Entre a ficção e a realidade
O filme Girimunho, dos estreantes em longa Helvécio Marins Jr. e Clarissa Campolina, está em cartaz em Juiz de Fora, após estreia nacional no Festival do Rio em novembro de 2011 e temporada de sucesso em outros festivais do Brasil e do mundo. Exibido também em Veneza, Toronto, San Sebastián, Mar Del Plata, Nantes, Roterdã, Nova York e Havana, o longa foi à 35ª Mostra Internacional de Cinema em São Paulo, à IV Janela Internacional de Cinema de Recife (PE) e à Mostra de Tiradentes, esta última em janeiro deste ano.
Caminho natural para produções cuja distribuição tem orçamento baixo, as mostras oferecem portas de acesso para obras de cunho independente e autoral. Ganhamos visibilidade com estes festivais, reforça Clarissa Campolina, informando sobre os R$ 100 mil disponibilizados para a circulação do trabalho, filmado na cidade de São Romão, no Norte de Minas.

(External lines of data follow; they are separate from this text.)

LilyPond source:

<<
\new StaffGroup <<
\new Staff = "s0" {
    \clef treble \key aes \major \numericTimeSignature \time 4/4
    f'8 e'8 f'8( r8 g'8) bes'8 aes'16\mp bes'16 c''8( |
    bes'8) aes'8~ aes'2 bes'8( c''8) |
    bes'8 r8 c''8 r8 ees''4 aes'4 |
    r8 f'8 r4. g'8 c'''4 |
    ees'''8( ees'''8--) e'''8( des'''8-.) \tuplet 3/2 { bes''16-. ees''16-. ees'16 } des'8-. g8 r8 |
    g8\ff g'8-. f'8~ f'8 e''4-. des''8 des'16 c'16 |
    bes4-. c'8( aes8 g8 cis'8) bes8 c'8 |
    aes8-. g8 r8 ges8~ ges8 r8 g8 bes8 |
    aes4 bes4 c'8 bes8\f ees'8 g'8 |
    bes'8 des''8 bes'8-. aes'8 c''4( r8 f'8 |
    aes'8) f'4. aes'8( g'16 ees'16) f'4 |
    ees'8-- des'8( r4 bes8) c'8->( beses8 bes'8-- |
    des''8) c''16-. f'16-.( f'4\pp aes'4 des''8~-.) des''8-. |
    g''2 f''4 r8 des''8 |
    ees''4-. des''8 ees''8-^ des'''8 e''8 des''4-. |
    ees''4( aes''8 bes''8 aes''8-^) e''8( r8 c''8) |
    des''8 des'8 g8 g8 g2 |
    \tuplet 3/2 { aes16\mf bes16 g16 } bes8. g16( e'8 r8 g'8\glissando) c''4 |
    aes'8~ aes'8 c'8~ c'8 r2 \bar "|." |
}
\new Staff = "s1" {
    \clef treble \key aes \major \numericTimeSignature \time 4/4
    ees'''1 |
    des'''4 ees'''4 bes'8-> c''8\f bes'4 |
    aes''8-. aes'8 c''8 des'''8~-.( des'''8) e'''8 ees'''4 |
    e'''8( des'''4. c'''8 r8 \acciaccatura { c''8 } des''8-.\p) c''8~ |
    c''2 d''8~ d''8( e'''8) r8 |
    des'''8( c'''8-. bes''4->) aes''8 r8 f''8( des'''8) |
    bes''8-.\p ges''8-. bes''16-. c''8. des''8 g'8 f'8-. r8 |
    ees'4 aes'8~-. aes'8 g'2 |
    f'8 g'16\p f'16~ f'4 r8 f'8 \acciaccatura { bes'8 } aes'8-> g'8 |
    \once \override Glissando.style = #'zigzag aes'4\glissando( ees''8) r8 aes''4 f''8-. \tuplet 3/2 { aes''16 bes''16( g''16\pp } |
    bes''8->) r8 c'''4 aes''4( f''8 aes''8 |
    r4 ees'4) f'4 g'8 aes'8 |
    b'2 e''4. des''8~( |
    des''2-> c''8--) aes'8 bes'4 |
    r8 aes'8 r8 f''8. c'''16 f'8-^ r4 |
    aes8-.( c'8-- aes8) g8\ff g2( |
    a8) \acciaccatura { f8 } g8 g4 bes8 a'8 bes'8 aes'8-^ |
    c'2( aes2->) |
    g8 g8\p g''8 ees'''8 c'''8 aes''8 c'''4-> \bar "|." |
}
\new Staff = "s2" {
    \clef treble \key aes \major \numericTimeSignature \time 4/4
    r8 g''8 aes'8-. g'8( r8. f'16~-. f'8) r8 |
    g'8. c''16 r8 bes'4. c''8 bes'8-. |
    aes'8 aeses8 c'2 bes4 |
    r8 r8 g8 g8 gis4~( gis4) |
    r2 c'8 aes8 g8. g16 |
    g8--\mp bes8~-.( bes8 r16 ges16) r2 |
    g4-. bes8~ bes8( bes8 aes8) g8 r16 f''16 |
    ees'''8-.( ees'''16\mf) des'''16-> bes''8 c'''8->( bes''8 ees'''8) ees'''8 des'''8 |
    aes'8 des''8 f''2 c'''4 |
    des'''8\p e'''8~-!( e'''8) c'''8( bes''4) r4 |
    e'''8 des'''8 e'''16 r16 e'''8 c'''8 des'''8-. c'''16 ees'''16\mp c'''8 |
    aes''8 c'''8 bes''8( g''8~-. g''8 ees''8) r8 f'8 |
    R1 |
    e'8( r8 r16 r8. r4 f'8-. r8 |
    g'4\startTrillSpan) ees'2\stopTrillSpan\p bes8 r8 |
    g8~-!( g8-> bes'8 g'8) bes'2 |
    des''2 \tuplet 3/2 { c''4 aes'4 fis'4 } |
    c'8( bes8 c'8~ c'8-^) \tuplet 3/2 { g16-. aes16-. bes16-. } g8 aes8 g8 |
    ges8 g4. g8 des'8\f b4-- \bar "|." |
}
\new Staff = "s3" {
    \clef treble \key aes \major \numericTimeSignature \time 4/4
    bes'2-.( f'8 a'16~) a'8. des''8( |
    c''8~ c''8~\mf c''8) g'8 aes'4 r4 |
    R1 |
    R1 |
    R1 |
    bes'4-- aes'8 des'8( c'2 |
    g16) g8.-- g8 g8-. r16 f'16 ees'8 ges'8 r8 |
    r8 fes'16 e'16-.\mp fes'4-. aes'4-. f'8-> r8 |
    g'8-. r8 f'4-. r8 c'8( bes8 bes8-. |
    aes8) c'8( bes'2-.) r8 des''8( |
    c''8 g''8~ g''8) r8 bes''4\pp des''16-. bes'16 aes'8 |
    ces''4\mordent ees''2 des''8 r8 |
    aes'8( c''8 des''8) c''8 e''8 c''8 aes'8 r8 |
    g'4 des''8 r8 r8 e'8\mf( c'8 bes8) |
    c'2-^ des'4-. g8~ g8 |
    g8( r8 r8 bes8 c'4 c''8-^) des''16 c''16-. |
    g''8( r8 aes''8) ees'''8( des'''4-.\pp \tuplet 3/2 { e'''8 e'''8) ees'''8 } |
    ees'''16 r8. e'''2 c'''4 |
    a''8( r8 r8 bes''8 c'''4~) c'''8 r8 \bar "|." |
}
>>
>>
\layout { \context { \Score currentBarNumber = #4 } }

No sertão mineiro, onde o tempo parece andar no ritmo do rio, duas senhoras acompanham o girar do redemoinho. Bastú acaba de perder o marido Feliciano e, sem choro, busca abrigo nos sinais do dia a dia e em suas lembranças. Mas é na liberdade dos sonhos e nas novidades trazidas pelos netos que ela faz sua própria transformação. Já Maria do Boi carrega em seu tambor a alegria e a força de seu povo. Seu batuque ecoa os sons de outros lugares e marca a presença daquilo que não pode morrer. Neste universo em que a tradição é surpreendida pela novidade e a realidade, pela invenção, pequenos movimentos podem fantasiar o correr da vida, define, por e-mail, Helvécio Marins Jr.
Clarissa Campolina acrescenta: O filme fala de uma forma muito honesta e sincera sobre um jeito de olhar para o mundo, sendo muito generoso com os relatos advindos de fatos e imaginação dos personagens.
O projeto foi iniciado em 2003, dentro do programa Cinema no rio, em que obras cinematográficas nacionais são exibidas ao longo das cidades próximas ao Rio São Francisco. O argumento é assinando por Helvécio Marins Jr., que, desde 2000, pesquisa a vida dos moradores do sertão mineiro. Clarissa Campolina destaca ainda que a trama mistura realidade e ficção na medida em que conta uma história reinterpretada pelo personagem que a viveu. Recolhemos as narrativas para um roteiro de ficção, mas ninguém melhor que elas (Bastú e Maria do Boi) faria os papéis, avalia.
Produzido pelo Núcleo de Pesquisa e Produção Audiovisual em Belo Horizonte (Teia) e a produtora Dezenove Som e Imagens, Girimunho, palavra que não existe no vocabulário, carrega no título a mistura orgânica entre o que é e o que não é real. ‘Girimunho’ mistura girar com redemoinho, que, no interior, alguns chamam de saci, esclarece Clarissa, que, numa destas viagens pelo Cinema no rio, ouviu um menino gritar o que veio a se tornar o nome estampado no cartaz do filme.